Estava trabalhando de madrugada, no meu táxi, quando vi um policial agredindo meu irmão e decidi me aproximar (Danny Faulkner parou William Cook, que estava dirigindo um fusca na contramão com os faróis apagados às 3h50 da manhã, numa área de bares e boates). Não tinha outra opção. Não poderia seguir em frente depois de ver alguém batendo no meu irmão. E então aconteceu uma série de injustiças que culminaram com a minha condenação (segundo testemunhas, William foi agredido brutalmente e Múmia trocou tiros com Faulkner. Um outro homem estaria envolvido na briga, mas teria fugido do local antes da chegada dos policiais que prenderam Múmia e nunca foi achado. Múmia levou dois tiros e teve hemorragias no pulmão e no fígado).
Como foi o julgamento?
Não pude fazer minha própria defesa, fui expulso do tribunal e tive que aceitar um defensor público que sequer me perguntou o que aconteceu naquela madrugada – e também não falou com as testemunhas. O júri era racista e me condenou. Depois meus direitos constitucionais foram violados porque eu nunca pude recorrer.
Qual a situação atual do seu caso?
Conseguimos adiar minha morte duas vezes, mas não conseguimos um novo julgamento ainda. No começo deste ano, o meu advogado obteve uma vitória que pode levar a um novo julgamento e a minha liberdade. O caso agora parece estar andando mais rapidamente.
Como é a vida de um condenado à morte?
Há câmeras ligadas 24 horas por dia sobre a minha cabeça e não apenas porque eles temem que eu fuja. Elas estão ligadas para que os guardas monitorem tentativas de suicídio. Certamente todos os presos que um dia entraram no corredor da morte já pensaram em sucídio, por mais ridículo que isso possa parecer. Tenho duas horas por dia fora da cela. O corredor da morte, assim como a vida, é como você quer que seja. É um lugar de isolamento extremo e sua saúde mental depende muito de como você gasta seu tempo. Homens diferentes têm maneiras diferentes de lidar com a vida – ou, francamente, de falhar em lidar com a vida. Eu tento me manter sempre muito ocupado. Fiz faculdade de Psicologia e mestrado em História aqui dentro. Leio livros de história, ciência política, atualidades... Escrevo, estudo, pinto. Alguns caras gastam dias travando argumentos amargos com outros caras no corredor da morte. Alguns se perdem praticando esporte ou fazendo cultos religiosos. A alienação é um mal terrível. Quando fico sabendo que um político quer acabar com pequenos luxos, como TV e aparelhos de musculação na prisão, acho bom. Se os presos vivessem sem TV, livros, jornais, cultos, exercícios, eles passariam mais tempo na companhia de si mesmos e teriam mais consciência da realidade.

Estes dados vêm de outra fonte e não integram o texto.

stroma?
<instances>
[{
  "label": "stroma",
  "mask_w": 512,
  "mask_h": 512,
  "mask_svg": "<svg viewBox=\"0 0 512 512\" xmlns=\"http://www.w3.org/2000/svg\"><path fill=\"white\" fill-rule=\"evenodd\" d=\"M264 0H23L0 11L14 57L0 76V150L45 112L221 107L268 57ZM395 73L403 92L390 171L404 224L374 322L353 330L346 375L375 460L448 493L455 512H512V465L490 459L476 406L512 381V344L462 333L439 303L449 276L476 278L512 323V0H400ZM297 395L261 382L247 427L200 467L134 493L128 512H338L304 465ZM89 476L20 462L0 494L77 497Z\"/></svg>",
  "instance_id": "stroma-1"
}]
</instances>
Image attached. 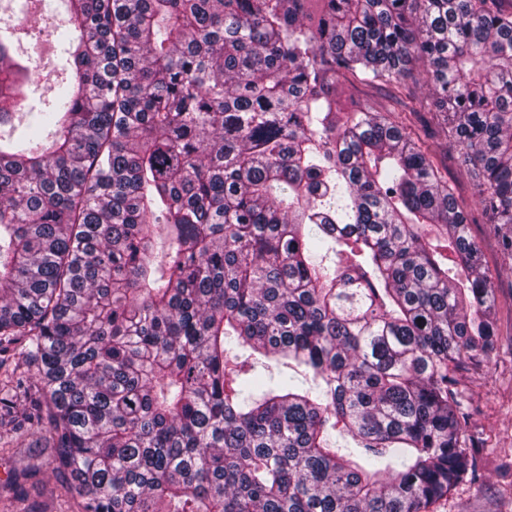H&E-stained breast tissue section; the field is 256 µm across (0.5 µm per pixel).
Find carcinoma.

Você acha que os Estados Unidos são um país melhor ou pior do que aquele que você conhecia há 25 anos?
O jeito americano de aplicar a pena de morte nada mais é hoje do que uma forma moderna do linchamento nas árvores (tipo muito comum de assassinato cometido no sul dos Estados Unidos contra os negros – antes das reformas que lhes garantiram direitos civis, nos anos 60). Mudou a tecnologia, mas ainda temos o mesmo espírito de mentiras sangrentas por baixo da máscara. É por isso que o corredor da morte é tão negro e, cada vez mais, pardo.
Na sua opinião, os americanos ainda são racistas?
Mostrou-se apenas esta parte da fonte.